> _Text shown_
───

Two samples of sugarcane spirits produced by home-distilling producers in southern Minas Gerais were used. They were aged wooden oak containers of 250 L (Quercus alba) for 3 years (L3) and of 50,000 L for 4 years (L9). After the filtering, the samples obtained were denominated F3 and F9 from the filtering of L3 and L9, respectively. The sensory evaluation was performed using a two-by-two comparison: L3 with F3, and L9 with F9.

2.2 Methods

Filtering

A chromatography column of 2.5 cm of radius and 70.0 cm of length was used in the filtering process. The activated carbon was macerated to pack the chromatography column to a packing volume of 200 cm3. The experimental practice was conducted at the Sugarcane Spirit Physicochemical Analyses Laboratory (LAFQA)/DQI-Federal University of Lavras (Lavras - MG)

Physicochemical analyses

The following physicochemical analyses were performed in triplicate: copper, dry extract, alcoholic degree, higher alcohols, volatile acidity, aldehydes, esters, furfural, and methanol. These analyses were performed at the Laboratory of Physicochemical Analyses of Liquor (LAFQA) / DQI-Federal University of Lavras (Lavras - MG) adopting the Methods of Analyses of Fermented and Distilled non-Alcoholic Drinks and Vinegar established by the Normative Instruction n. 13 of the MAPA (BRASIL, 2005).

Sensory analysis

The sensory tests were carried out at the Sensory Analysis Laboratory of the Food Science Department (DCA) of the Federal University of Lavras-UFLA, in individual cabins with controlled illumination and room temperature.

Due to the ingestion of alcoholic drinks by human beings, the project was submitted and approved by the of Research Ethics Committee of the Vale do Rio Doce University -Unicor/Três Corações/MG, Certificate of Presentation for Ethics Assessment (CAAE) number 0015.0.380.000-08.

───

> _Given information_
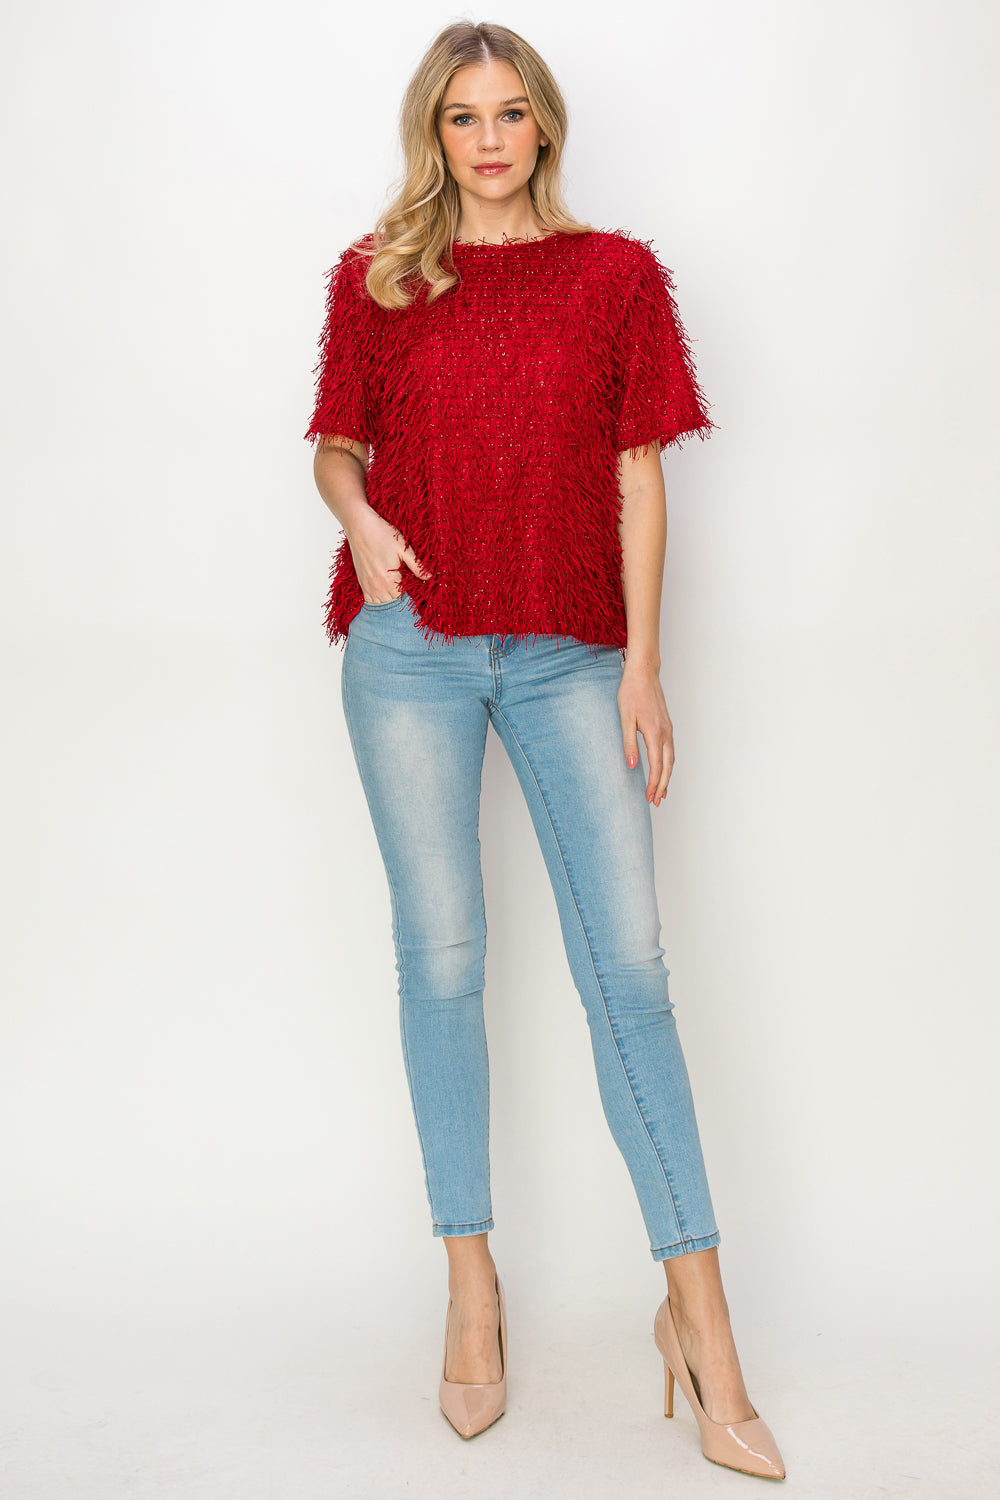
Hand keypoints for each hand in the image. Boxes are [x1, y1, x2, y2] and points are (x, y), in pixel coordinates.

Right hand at [347, 507, 432, 602]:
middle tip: (407, 594)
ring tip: (396, 595)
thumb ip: (416, 566)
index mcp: (390, 579)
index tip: (415, 594)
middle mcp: (377, 585)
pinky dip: (376, 600)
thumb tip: (429, 577)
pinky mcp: (361, 580)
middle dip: (400, 601)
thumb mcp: (403, 549)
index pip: (402, 599)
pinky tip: (383, 595)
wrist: (359, 526)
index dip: (410, 598)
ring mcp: (367, 584)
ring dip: (388, 602)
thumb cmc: (382, 534)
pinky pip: (368, 599)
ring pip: (379, 603)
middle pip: (391, 603)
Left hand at [617, 660, 674, 806]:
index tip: (649, 798)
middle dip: (663, 786)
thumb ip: (629, 743)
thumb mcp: (625, 718)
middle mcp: (665, 733)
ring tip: (662, 792)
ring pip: (671, 759)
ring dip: (667, 777)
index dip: (654, 784)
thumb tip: (632, 766)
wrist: (643, 672)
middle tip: (656, 802)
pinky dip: (668, 764)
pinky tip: (663, 769)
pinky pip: (670, 750)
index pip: (657, 766)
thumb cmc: (631, 692)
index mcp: (655, 733)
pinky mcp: (667, 725)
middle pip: (668, 766)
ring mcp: (668, 729)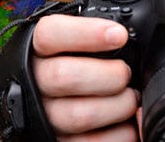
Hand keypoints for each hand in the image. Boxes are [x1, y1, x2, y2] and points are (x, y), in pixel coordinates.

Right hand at [31, 14, 138, 141]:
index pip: (50, 34)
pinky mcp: (56, 141)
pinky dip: (121, 133)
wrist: (36, 100)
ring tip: (130, 97)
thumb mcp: (69, 42)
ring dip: (118, 106)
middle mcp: (34, 82)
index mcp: (38, 49)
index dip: (86, 33)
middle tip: (125, 73)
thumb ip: (91, 36)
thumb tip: (124, 36)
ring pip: (79, 114)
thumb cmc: (64, 62)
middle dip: (108, 75)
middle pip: (65, 76)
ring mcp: (44, 115)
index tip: (119, 35)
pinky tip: (129, 121)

───

> _Check your understanding_
[1] Answer these from the sugarcane spirit text, one line each.
(a) What was the capacity of the containers used to age the L9 sample?
(b) To what packing volume was the chromatography column packed?
(c) What CAAE number does the ethics approval carry?
[2] List every sample designation given in the sugarcane spirit text.
[3] For each statement, say whether the sugarcane spirit text supports it, and quote the words that decide it.
(a) The 250 L containers were made of Quercus alba oak.
(b) The physicochemical analyses were performed in duplicate.
(c) The sensory tests were held in shared rooms.

> _List of answers_
[1]
(a) 50,000 L
(b) 200 cm3
(c) 0015.0.380.000-08

[2] L3, L9, F3, F9

[3]
(a) Yes: "aged wooden oak containers of 250 L (Quercus alba) for 3 years (L3)"
(b) No: "performed in triplicate"
(c) No: "in individual cabins with controlled illumination and room temperature"